Rutte também pronunciou as desculpas em inglês, papiamento e surinamês, línguas faladas nas ilhas do Caribe e no Suriname.

“Nós, vivendo aqui e agora, somente podemos reconhecer e condenar a escravidão nos termos mais claros como um crime contra a humanidade.”

Ao mesmo tempo em que Rutte proferia seu discurso em Haia, vários de seus ministros estiveram presentes nas ex-colônias de Bonaire, São Martinho, Aruba, Curaçao, Saba, Santo Eustáquio e Suriname, para “discutir” o tema com os habitantes locais.

Após o discurso, houve reações emocionais entre os presentes na sala. Alguns se abraçaram.

Mas a data escolhida pelo governo para se desculpar, que vazou para a imprensa holandesa em novembro, provocou uma polêmica feroz no país e no exterior durante várias semanas.

As organizações de memória contra a escravidão queriam as desculpas em 1º de julho, data em que é lembrado o fim da escravidão em uma celebração anual chamada Keti Koti (Quebrar as correntes) no Suriname.

O pronunciamento causou controvérsia com alguns grupos e países atingidos, que, enquanto exigem uma compensação, consideram que a medida foi apressada e dizem que a falta de consulta por parte da Holanda soa como uma atitude colonial.

“O que faltou completamente no discurso foram responsabilização e prestação de contas”, declarou à AFP Armand Zunder, presidente da Comissão Nacional de Reparações do Suriname.

Era de ouro

A escravidão ajudou a financiar a “Idade de Ouro” holandesa, um período de prosperidade devido ao comércio marítimo nos séculos XVI e XVII. O país traficava cerca de 600 mil africanos, principalmente para a América do Sul e o Caribe.

No apogeu de seu império colonial, as Províncias Unidas, conhecidas atualmente como Países Baixos, tinham colônias como Suriname, a ilha caribenha de Curaçao, África do Sul e Indonésia, onde a Companhia Holandesa das Índias Orientais tinha sua sede no século XVIII.
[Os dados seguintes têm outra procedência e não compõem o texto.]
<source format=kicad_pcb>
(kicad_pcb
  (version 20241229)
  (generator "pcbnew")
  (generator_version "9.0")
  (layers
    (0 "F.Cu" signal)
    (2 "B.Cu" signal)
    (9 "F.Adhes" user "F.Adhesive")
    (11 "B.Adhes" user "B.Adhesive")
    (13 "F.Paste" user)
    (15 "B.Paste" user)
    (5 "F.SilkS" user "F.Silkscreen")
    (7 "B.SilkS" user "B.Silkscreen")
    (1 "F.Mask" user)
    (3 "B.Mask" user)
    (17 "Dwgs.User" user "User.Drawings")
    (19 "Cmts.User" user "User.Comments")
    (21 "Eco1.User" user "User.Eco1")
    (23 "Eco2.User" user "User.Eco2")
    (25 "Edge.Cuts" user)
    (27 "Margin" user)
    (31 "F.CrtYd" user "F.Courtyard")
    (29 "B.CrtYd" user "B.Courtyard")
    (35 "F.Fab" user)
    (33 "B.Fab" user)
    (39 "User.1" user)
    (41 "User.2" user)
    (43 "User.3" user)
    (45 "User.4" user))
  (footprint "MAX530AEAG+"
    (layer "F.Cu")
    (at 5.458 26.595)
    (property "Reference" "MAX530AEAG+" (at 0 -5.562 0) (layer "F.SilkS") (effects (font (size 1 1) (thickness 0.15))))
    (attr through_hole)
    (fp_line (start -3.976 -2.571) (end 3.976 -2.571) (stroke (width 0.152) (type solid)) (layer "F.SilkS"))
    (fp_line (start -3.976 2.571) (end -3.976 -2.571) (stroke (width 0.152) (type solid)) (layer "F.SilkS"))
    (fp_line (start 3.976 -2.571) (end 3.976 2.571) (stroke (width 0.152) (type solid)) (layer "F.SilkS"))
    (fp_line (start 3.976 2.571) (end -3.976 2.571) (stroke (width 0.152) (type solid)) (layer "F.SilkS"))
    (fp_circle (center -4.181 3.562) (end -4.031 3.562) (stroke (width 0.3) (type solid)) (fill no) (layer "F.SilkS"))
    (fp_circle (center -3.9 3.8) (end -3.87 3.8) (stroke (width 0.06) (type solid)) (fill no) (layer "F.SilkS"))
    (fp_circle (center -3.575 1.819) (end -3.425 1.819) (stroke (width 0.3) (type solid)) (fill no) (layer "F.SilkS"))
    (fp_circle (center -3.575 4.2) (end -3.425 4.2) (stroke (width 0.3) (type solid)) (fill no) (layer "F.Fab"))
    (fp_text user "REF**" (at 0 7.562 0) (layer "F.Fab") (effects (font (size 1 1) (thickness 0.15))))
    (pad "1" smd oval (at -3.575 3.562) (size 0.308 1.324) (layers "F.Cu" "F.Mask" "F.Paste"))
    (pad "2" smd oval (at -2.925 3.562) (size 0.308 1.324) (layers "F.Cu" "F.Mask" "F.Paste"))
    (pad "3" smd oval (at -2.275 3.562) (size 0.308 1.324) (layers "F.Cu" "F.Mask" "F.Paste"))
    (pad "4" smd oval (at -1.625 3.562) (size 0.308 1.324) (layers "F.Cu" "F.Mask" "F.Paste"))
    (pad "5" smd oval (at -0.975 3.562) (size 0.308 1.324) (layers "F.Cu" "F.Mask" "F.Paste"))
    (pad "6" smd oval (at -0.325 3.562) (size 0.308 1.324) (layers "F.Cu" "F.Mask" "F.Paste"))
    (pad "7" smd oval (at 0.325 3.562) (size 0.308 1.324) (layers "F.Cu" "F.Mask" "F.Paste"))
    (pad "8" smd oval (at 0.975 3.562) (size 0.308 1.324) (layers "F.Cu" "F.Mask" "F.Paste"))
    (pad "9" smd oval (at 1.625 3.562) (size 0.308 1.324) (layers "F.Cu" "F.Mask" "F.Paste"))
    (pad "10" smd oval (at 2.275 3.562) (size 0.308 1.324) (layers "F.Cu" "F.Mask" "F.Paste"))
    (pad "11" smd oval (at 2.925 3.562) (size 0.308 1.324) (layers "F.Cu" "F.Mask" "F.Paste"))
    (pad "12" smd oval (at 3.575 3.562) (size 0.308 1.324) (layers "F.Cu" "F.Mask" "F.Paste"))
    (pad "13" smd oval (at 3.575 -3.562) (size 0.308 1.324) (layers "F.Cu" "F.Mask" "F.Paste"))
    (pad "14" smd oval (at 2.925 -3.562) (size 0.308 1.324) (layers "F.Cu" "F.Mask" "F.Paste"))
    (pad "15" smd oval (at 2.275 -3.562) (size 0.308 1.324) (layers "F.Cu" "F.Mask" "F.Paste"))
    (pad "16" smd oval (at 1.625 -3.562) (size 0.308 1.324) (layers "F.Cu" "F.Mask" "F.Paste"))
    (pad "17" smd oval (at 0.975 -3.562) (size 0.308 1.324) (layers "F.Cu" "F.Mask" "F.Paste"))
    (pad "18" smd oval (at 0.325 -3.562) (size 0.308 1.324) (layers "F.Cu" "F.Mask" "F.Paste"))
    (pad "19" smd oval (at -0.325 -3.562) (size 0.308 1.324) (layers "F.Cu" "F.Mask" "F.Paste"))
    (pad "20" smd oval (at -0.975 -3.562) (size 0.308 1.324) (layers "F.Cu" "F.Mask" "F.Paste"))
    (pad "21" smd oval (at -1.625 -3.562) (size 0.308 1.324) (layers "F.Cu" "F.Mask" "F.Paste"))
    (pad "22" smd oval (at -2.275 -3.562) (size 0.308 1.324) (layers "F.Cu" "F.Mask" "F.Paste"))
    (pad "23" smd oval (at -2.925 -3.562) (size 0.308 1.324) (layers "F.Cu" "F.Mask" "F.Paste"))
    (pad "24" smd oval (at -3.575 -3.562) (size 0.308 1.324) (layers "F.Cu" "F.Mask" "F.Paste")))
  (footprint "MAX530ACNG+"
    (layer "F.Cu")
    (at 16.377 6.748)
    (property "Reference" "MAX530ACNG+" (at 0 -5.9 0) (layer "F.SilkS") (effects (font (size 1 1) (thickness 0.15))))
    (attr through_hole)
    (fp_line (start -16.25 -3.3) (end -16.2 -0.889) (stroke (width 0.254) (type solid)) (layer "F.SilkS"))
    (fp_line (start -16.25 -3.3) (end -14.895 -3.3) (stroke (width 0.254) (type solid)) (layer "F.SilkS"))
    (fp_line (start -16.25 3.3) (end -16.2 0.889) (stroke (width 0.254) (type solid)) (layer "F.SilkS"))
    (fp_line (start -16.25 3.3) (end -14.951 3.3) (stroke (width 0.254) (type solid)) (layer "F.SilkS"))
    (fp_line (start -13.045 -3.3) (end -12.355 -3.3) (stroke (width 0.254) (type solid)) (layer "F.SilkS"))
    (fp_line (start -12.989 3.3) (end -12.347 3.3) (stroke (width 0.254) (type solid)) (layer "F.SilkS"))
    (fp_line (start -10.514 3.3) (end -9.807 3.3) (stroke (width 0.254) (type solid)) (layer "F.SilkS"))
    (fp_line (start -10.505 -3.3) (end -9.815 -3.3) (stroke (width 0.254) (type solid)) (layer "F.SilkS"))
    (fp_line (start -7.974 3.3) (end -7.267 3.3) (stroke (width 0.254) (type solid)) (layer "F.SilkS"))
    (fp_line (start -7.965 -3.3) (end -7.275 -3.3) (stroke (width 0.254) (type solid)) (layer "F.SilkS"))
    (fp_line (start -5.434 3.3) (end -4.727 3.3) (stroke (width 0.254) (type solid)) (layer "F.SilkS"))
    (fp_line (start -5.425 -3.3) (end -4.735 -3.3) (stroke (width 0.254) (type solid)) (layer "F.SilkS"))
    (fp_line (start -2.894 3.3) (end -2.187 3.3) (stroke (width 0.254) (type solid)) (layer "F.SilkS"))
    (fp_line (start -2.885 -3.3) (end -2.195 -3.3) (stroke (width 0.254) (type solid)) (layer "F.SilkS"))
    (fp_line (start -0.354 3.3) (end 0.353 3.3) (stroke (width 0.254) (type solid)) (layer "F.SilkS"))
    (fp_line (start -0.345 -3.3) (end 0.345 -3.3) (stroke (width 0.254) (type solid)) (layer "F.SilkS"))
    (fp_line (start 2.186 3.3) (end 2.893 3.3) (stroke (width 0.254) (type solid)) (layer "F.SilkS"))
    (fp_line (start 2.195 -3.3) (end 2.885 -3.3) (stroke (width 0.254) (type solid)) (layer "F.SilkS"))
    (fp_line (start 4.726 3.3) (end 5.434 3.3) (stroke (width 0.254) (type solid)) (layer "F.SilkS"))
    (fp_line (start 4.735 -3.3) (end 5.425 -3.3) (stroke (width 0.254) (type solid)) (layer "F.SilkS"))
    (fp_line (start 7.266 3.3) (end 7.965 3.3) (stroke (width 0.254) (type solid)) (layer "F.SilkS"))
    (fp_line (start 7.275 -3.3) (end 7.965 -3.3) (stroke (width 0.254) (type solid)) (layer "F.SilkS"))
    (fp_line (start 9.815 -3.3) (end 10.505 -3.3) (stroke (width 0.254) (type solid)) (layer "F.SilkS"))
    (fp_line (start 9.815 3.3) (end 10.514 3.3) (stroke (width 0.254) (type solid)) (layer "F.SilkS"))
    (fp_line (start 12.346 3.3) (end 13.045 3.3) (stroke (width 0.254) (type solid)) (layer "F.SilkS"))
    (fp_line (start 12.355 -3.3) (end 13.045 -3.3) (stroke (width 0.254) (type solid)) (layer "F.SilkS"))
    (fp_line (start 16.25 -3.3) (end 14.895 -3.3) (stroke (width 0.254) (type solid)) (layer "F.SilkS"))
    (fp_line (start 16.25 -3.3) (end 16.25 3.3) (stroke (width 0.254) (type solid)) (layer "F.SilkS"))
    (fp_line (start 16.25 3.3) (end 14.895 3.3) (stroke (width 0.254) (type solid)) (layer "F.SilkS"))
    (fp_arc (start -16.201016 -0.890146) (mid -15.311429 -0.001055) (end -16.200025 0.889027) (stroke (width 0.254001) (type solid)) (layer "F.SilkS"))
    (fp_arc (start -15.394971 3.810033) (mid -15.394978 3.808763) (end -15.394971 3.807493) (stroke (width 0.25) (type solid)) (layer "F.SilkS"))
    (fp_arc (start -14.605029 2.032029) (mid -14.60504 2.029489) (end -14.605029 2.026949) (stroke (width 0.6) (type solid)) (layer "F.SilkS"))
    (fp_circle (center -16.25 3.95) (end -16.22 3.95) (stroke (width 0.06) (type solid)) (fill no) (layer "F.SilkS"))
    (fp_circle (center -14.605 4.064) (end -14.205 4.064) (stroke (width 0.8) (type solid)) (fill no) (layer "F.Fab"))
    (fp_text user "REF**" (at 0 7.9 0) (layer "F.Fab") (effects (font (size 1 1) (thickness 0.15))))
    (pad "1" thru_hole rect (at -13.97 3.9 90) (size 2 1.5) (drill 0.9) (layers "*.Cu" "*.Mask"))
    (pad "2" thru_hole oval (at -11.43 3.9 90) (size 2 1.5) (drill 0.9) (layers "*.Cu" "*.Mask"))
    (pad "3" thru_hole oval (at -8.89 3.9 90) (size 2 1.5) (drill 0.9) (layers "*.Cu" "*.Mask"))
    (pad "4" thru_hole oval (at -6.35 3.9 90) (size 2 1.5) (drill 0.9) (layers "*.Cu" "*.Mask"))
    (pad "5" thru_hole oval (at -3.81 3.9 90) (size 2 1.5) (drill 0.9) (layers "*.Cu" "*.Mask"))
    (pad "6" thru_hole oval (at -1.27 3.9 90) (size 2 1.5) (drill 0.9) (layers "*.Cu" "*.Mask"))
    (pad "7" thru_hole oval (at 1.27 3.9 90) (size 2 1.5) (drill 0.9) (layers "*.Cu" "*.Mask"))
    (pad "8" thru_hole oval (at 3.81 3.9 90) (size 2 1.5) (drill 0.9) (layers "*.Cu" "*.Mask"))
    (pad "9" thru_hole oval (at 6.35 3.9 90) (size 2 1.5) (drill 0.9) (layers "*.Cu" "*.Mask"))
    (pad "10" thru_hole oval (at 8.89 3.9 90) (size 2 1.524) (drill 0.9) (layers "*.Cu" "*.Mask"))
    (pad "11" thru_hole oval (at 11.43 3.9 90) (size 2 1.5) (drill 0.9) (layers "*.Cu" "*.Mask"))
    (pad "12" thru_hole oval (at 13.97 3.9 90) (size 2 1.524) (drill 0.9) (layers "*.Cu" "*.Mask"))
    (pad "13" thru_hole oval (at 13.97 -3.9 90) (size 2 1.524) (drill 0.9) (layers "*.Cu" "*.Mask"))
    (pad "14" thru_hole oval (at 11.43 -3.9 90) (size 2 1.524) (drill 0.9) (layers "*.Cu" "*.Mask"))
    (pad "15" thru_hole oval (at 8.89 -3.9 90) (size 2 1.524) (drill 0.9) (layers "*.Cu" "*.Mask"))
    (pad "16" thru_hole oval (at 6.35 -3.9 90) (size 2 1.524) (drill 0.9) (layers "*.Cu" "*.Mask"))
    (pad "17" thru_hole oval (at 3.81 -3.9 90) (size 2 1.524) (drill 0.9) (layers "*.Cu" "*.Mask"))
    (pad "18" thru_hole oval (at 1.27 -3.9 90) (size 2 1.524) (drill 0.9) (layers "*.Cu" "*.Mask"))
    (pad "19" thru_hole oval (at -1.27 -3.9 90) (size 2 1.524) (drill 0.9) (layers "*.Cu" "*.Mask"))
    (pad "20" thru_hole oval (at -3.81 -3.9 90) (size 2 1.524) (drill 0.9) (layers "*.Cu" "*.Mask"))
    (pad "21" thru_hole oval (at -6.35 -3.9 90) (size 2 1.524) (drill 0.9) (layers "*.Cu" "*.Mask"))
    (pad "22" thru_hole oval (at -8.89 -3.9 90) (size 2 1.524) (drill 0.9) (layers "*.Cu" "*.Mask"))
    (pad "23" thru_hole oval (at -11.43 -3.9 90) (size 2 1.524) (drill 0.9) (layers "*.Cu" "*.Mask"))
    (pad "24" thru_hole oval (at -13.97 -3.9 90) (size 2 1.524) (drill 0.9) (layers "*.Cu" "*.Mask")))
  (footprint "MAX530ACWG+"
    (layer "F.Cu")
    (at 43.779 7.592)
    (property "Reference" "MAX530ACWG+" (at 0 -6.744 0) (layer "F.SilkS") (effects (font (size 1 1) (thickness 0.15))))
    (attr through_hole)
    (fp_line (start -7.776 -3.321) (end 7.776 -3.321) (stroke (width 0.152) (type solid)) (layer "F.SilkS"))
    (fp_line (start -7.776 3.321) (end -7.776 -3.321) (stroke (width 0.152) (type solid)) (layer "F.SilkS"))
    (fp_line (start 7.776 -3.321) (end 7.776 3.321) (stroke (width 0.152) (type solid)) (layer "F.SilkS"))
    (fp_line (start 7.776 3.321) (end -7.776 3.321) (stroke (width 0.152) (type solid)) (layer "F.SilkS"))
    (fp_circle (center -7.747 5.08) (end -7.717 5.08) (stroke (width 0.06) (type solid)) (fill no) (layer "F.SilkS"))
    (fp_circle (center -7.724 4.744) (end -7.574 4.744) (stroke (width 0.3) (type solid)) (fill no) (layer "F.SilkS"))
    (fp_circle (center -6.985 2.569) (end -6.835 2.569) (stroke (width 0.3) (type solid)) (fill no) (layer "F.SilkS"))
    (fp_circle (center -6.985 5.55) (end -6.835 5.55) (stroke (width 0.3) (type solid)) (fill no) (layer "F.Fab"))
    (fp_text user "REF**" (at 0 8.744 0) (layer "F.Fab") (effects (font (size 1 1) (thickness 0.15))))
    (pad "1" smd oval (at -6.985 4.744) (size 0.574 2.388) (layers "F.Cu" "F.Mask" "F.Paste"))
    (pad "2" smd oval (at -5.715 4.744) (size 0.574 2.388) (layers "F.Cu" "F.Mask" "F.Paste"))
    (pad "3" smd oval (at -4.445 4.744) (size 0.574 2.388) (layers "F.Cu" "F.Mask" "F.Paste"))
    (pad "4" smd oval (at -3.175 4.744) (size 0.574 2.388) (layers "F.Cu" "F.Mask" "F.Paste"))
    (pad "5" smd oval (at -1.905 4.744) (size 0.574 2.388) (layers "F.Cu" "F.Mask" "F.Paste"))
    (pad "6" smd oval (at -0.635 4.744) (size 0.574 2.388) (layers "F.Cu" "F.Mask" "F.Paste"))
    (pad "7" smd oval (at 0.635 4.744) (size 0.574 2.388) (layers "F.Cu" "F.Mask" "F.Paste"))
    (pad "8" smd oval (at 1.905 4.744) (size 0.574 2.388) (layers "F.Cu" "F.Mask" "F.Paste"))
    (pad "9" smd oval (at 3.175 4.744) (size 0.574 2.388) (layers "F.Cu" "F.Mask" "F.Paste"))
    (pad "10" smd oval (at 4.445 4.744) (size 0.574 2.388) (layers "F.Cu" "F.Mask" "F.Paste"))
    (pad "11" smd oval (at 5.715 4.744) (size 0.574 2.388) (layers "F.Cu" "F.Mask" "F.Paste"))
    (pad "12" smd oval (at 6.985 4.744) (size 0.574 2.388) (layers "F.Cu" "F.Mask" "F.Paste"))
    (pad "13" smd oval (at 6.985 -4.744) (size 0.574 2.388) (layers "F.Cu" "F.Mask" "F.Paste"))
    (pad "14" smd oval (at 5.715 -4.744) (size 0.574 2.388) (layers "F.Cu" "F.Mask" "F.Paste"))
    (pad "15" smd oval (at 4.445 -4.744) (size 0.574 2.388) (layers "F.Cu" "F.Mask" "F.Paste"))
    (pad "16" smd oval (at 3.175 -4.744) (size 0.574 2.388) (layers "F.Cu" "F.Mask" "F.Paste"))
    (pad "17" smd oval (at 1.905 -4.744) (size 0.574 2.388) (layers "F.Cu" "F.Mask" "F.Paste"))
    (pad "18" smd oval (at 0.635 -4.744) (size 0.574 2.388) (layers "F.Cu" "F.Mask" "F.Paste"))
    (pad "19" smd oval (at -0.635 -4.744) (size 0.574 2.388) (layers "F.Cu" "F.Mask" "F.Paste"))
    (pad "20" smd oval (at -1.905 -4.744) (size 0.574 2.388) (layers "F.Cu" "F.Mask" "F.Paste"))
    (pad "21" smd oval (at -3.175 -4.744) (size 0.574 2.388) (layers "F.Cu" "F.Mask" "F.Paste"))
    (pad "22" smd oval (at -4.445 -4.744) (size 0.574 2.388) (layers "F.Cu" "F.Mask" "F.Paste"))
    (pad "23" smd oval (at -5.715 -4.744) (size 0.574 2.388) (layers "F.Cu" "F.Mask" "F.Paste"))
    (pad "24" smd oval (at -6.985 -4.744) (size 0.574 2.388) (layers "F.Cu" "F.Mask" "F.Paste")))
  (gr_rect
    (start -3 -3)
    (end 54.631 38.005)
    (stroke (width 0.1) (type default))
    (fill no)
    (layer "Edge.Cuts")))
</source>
Nos últimos anos, a Holanda começou a lidar com seu papel no tráfico de escravos e sua história colonial, sem a qual as cidades holandesas e seus famosos museus, repletos de obras de arte de Rembrandt e Vermeer, não seriam os mesmos.

Com o movimento Black Lives Matter nos Estados Unidos, o debate voltou à tona na Holanda, onde o racismo continua sendo um sofrimento para os cidadãos das antigas colônias.

As cidades de Amsterdã, Roterdã, Utrecht e Haia já se desculparam por seu papel no tráfico negreiro.

Rutte, no entanto, se mostrou reticente por muito tempo sobre fazer um pedido de desculpas, ao afirmar no passado que a era da escravidão tinha ficado para trás e que uma desculpa traria de volta as tensões em um país onde a extrema-direita segue sendo forte.

Uma pesquisa recente indicou que apenas 38% da população adulta era favorável a um pedido de desculpas.

A escravidão foi abolida no Suriname e em outros territórios controlados pela Holanda em 1º de julho de 1863, mas não terminou antes de 1873, depois de um período de “transição” de 10 anos.

A primeira-ministra de São Martinho, Silveria Jacobs, disse aos meios de comunicação holandeses no sábado que a ilha não aceitaria as desculpas se elas fossem apresentadas nesta segunda.

Em Aruba, a primeira-ministra Evelyn Wever-Croes disse à agência de notícias ANP que a ilha aceitou as desculpas, mas enfatizou que isso é apenas “um primeiro passo”.